Nem todas as baleias voam
Afonso Cruz
Editora: Companhia das Letras
OPINIÃO: Não sei se existe algum outro autor que me cause uma urgência tão grande de leitura como Afonso Cruz. Não, não lhe chamaria obsessão, mas antes uma necessidade visceral. Há qualquer coisa na escrita de Afonso Cruz que, mesmo variando a temática e o formato (afinal escreve desde livros infantis a enciclopédias, passando pelos romances, em que por vezes não se sabe bem se são para adultos ou crianças, mas que na verdade apenas significa que são para todos), me tocam profundamente. Nem todas as baleias voam, o seu mais recente romance, não é excepção a este toque de midas literário. Aliás, dada a minha recente ligação mais intrínseca à música, raras não foram as vezes em que senti de sobremaneira algumas passagens.
Esta é uma obra que volta a cruzar uma série de géneros: o romance romântico, o toque de thriller com laivos de espionagem, inevitavelmente o romance histórico e, claro, a poesia. Não é fácil falar sobre um livro de Afonso Cruz porque, após terminada a leitura, parece não haver palavras capazes de fazer jus ao que realmente se sentiu durante a leitura. Para não falar na genialidade com que o cruzamento de histórias e o entrelaçar de personagens é feito. Não só dentro do próprio Nem todas as baleias voam, mas também com outras obras suas. Há nomes que poderão ser mais familiares que outros, mas a sensação que dá, a cada nova história, é que toda a obra de Afonso Cruz não passa de uma grande família da qual ainda conhecemos pouquíssimo, mas que sem sombra de dúvidas queremos conhecer por completo.
Gostei da forma como Nem todas as baleias voam me fez voltar a ouvir alguns clássicos do jazz, a forma como me fez sorrir, como me levou as lágrimas aos olhos, como me fez antecipar, em plenos sofrimento por um desfecho trágico, como depois senti algum alívio, como pelo meio fiquei completamente assombrada pela teia que se encontrava escondida até então… Podia ficar aqui por muito mais linhas, mas acima de tudo acho que é um livro que deve ser lido. Que deve sair das prateleiras das livrarias e habitar as mesinhas de cabeceira para depois ganhar uma nova vida na nossa imaginação, para que depois sintam o contributo sensível e brutal com que este livro nos presenteia.

..........

A FAZER >>
a. Segundo a crítica, que música o romance levou a voltar a ouvir?
b. Reproduz da crítica tudo o que vai desde "Esta é uma obra" até "conhecer por completo.".
Recorre exclusivamente à crítica para responder.

BLOCO DE DADOS >>
..........

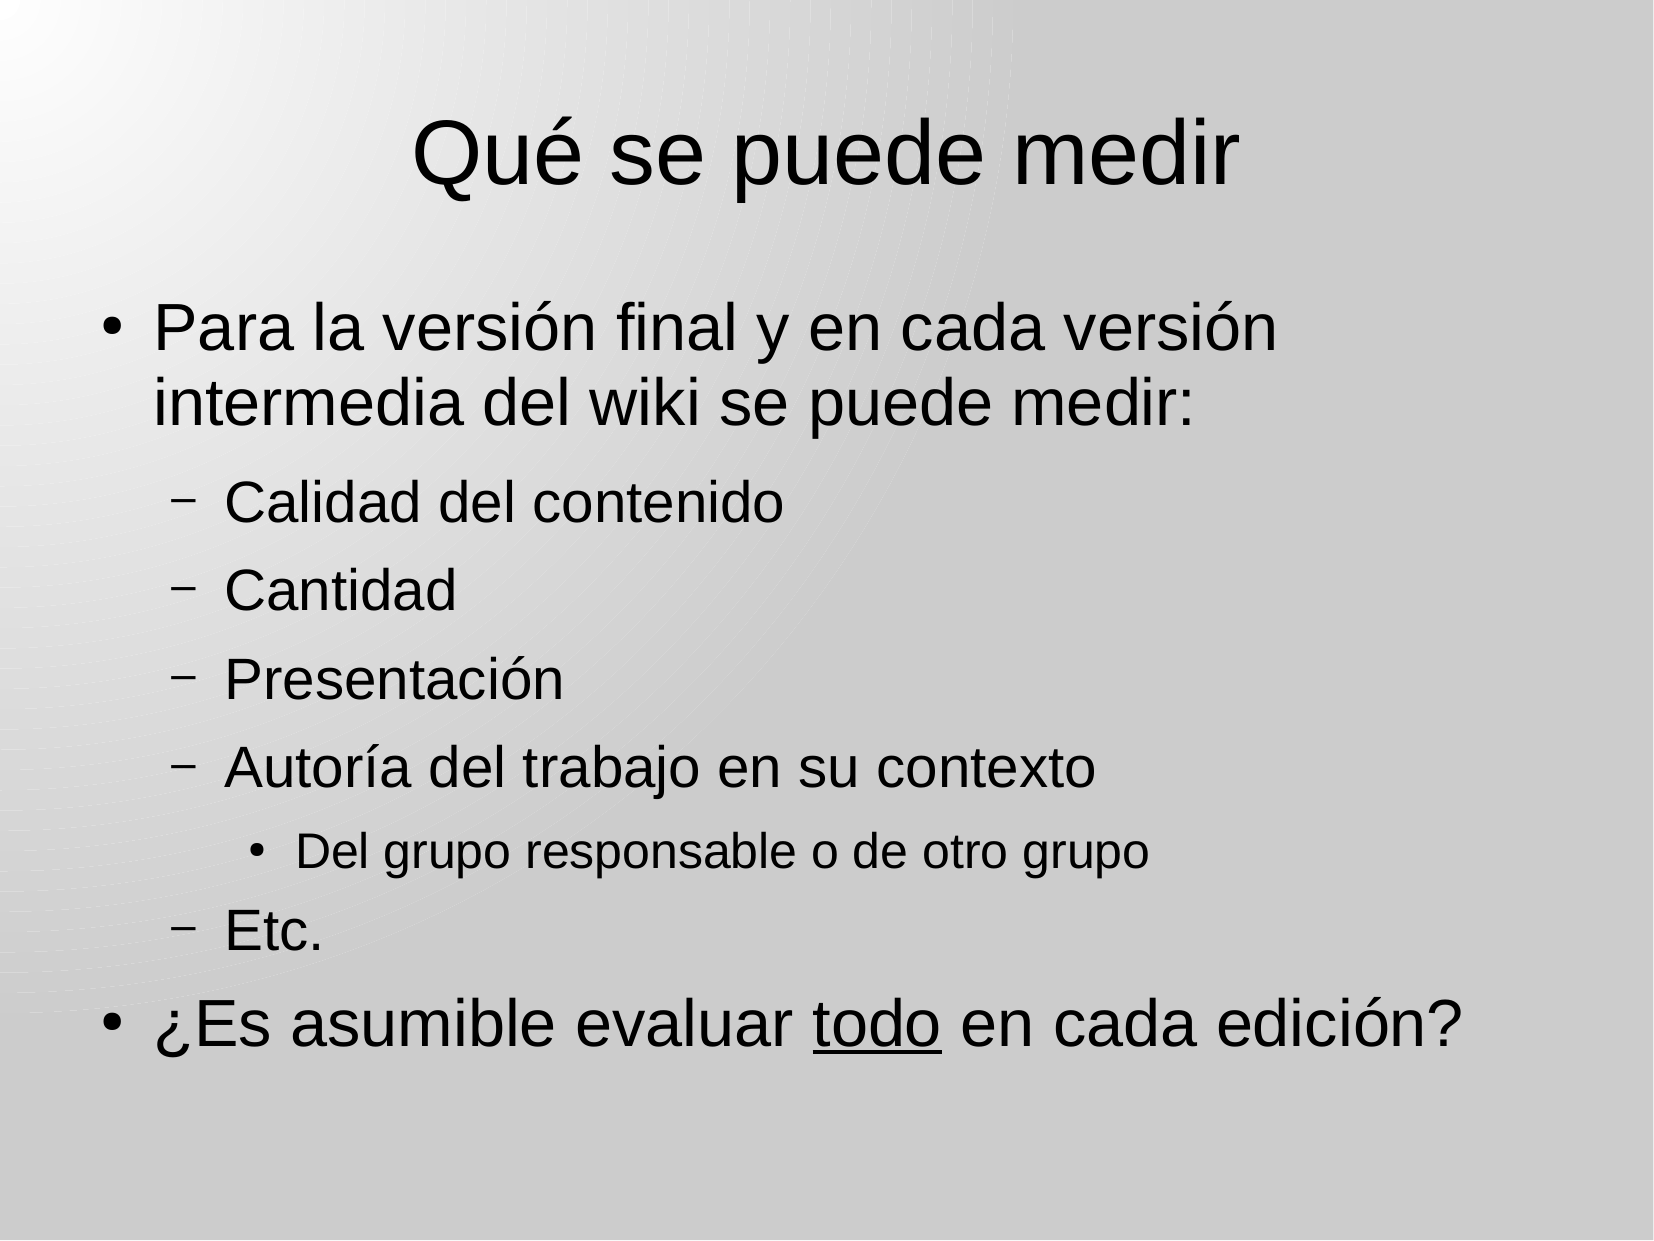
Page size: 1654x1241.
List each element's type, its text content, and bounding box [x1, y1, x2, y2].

..........

PROBLEMAS RESOLVIDOS >>
a. Alguns clássicos do jazz.

b.
Esta é uma obra que volta a cruzar uma série de géneros: o romance romântico, o toque de thriller com laivos de espionagem, inevitavelmente o romance histórico e, claro, a poesia. Não é fácil falar sobre um livro de Afonso Cruz porque, após terminada a leitura, parece não haver palavras capazes de fazer jus ao que realmente se sentiu durante a leitura. Para não falar na genialidade com que o cruzamento de histórias e o entrelaçar de personagens é feito. Não só dentro do próprio Nem todas as baleias voam, mas também com outras obras suas. Há nomes que poderão ser mais familiares que outros, mas a sensação que dá, a cada nova história, é que toda a obra de Afonso Cruz não passa de uma grande família da qual ainda conhecemos pouquíssimo, mas que sem sombra de dúvidas queremos conhecer por completo.